General Motors Company (NYSE: GM ) is a stock at a crossroads. Although the company has moved on from its 2009 bankruptcy, the automaker continues to struggle. Sales volumes remain notoriously cyclical, and some brands fell in sales by large margins. However, with low valuations and a strong dividend, purchasing GM stock looks to be a safe place to earn dividends and maybe enjoy equity gains along the way.
GM Stock's Unexpected Advantage
The stock has generally experienced little growth since its reintroduction after the bankruptcy. However, the GM stock price is up $11, or over 30% since May. The sudden increase is likely due to a suddenly-realized competitive advantage in an up-and-coming automotive segment - self-driving cars. According to Deutsche Bank analyst Rod Lache, GM will be ready to ready to sell these vehicles within "a few quarters." Most of GM's competitors, including Tesla Inc (NASDAQ: TSLA ), weren't expecting to release self-driving cars for a few more years.
GM stock followed through on this optimism in the latest earnings report. While the reported $1.32 per share represented a drop from the $1.71 per share number from this time last year, the stock beat analyst expectations of $1.13 per share.
GM's Sales, Demand Remain Concerns
Admittedly, revenue also fell from last year's level. However, Chevrolet and GMC continue to perform with increasing sales on most of its lines of trucks and SUVs. Even Cadillac registered a modest domestic sales increase for September. Although Buick still faces sales drops, General Motors remains consistently profitable, despite erratic sales figures.
The ongoing worry for automakers involves the future of the industry. With the rise of Uber Technologies, Inc. and Lyft, analysts worry consumers will buy fewer cars. Rental markets would also be negatively affected if more travelers chose rideshare services over car rentals from companies such as Avis Budget Group Inc. (NASDAQ: CAR ) or Hertz Global Holdings, Inc. (NYSE: HTZ ).
Fortunately for owners of GM stock, international sales can make up for the shortfall and possibly increase overall sales. For September, GM delivered a 6.6% year-on-year sales increase in sales in China. With this, China sales had their best September in history. China is now a larger market than the U.S. for GM.
And China is not the only focus. Though it's a small market, General Motors also saw its largest percentage increase for sales in South America in the first six months of 2017. This increase amounted to a 17.9% increase in the first half of 2017. Still, the company attributed the drop in overall quarterly revenue to GM Europe, so not all non-U.S. markets have performed well.
GM Stock Valuations, Dividends Still Favorable
While the industry itself has an average price-to-earnings ratio (PE) of about 14, GM trades at 9.5 times earnings, lower than domestic peers such as Ford Motor Company (NYSE: F ), Fiat Chrysler Automobiles NV (NYSE: FCAU ), and Toyota Motor Corporation (NYSE: TM ). Fiat Chrysler faces losses with Ford and Toyota have PE ratios at around 11.

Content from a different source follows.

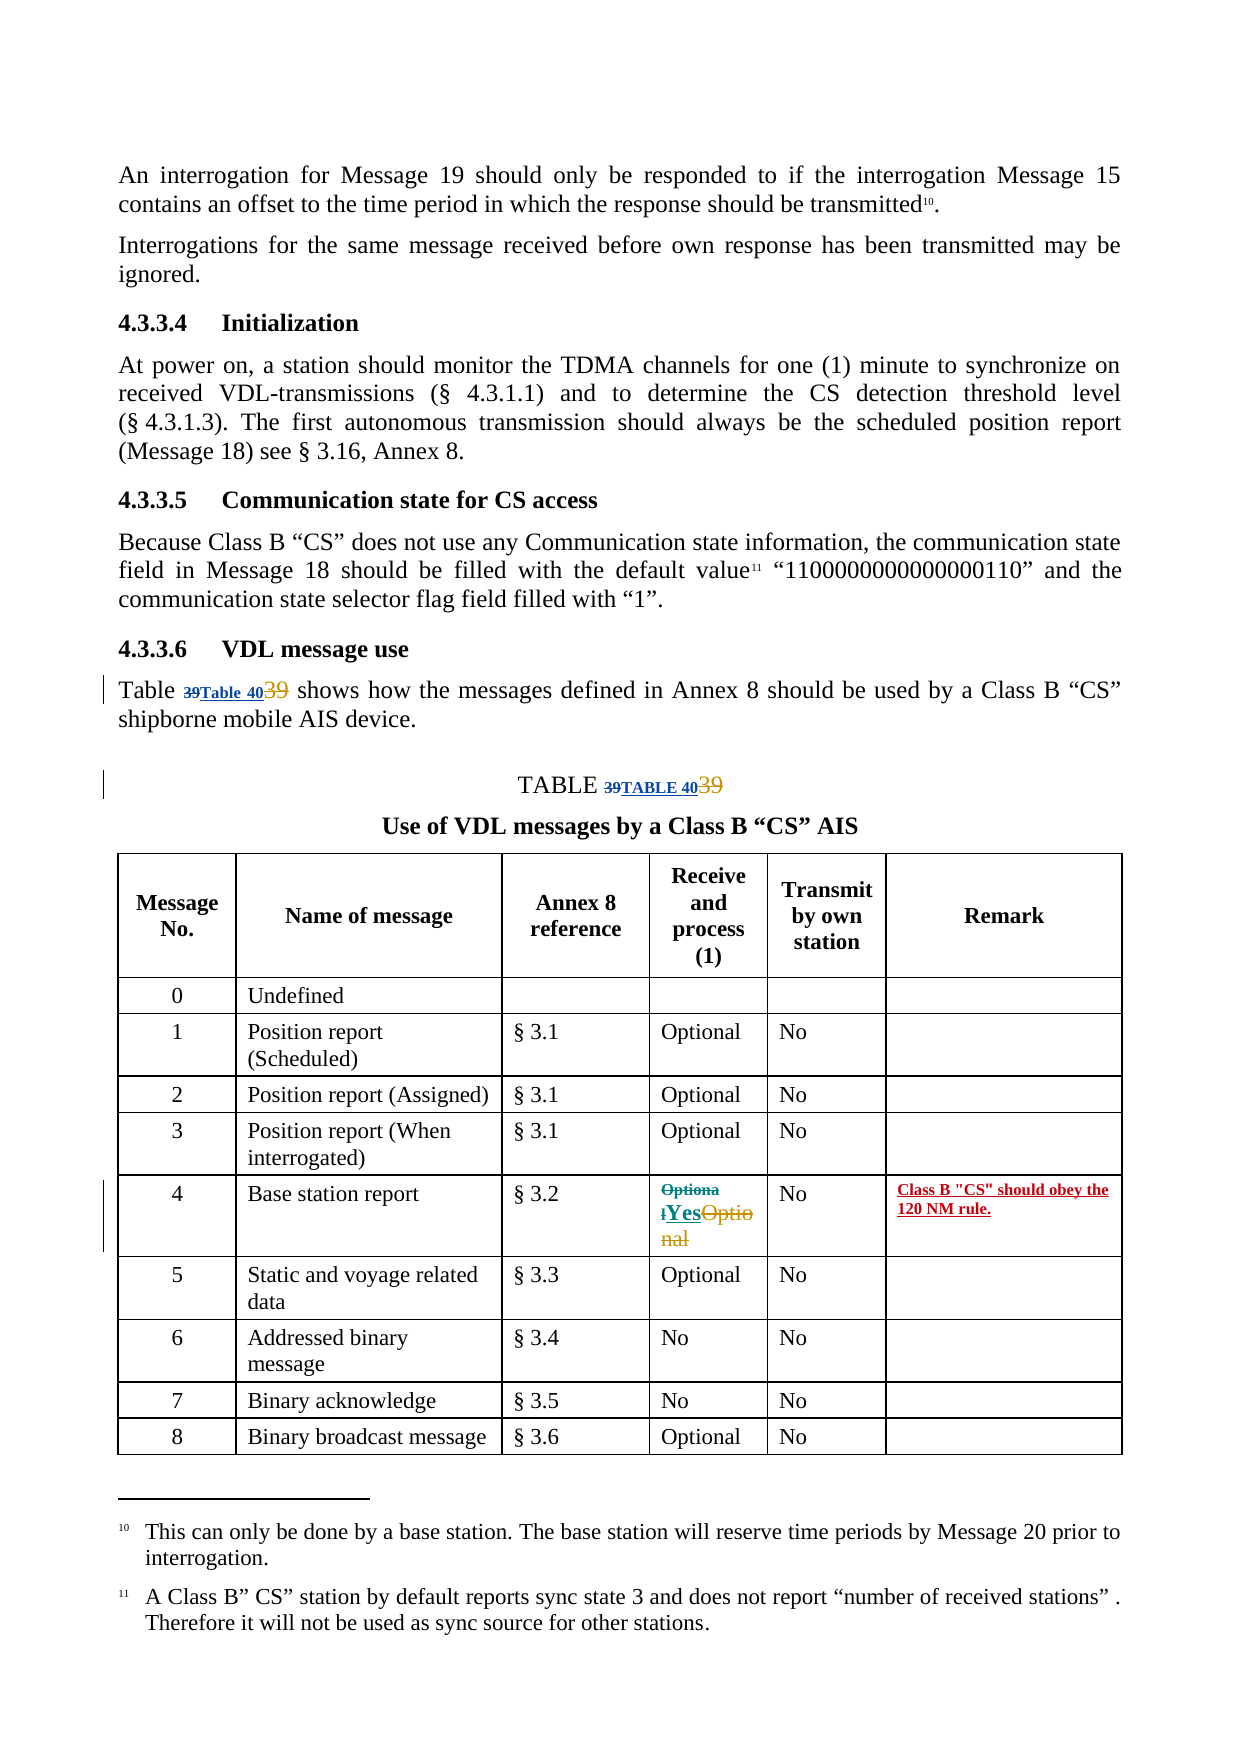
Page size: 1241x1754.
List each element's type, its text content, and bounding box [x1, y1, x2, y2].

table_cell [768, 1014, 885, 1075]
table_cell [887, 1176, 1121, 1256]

Investors are also well-paid for holding this stock. GM reintroduced its dividend in 2014 and steadily increased it. Today it stands at $1.52 per share. This amounts to 38 cents per share every quarter and a yield of around 3.4%. And with $6 per share in 2016 earnings, the dividend payout ratio was just slightly above 25%. This dividend yield is over 1.5 times the average dividend yield for the S&P 500.
GM is also well-positioned to grow its stock's value due to low valuations and high dividends. The stock has proven this recently with its gains over the summer. Domestic sales have followed an up-and-down pattern. However, China has continued to produce strong sales results. Automobiles in less-noticed markets such as South America saw strong sales increases.
Finally, with a low PE ratio and a high dividend, GM stock emerges as an investment that's likely to grow, despite the stock trading at a multi-year high. Sales have often been mixed, and near-term increases of 30% or more in the stock's value will likely not happen often. Still, GM's newly-announced lead in self-driving technology could develop into a lucrative segment for the company. Investors wanting slow, steady profits and strong cash returns should look at GM stock.
As of this writing, Will Healy did not hold a position in any of the aforementioned stocks.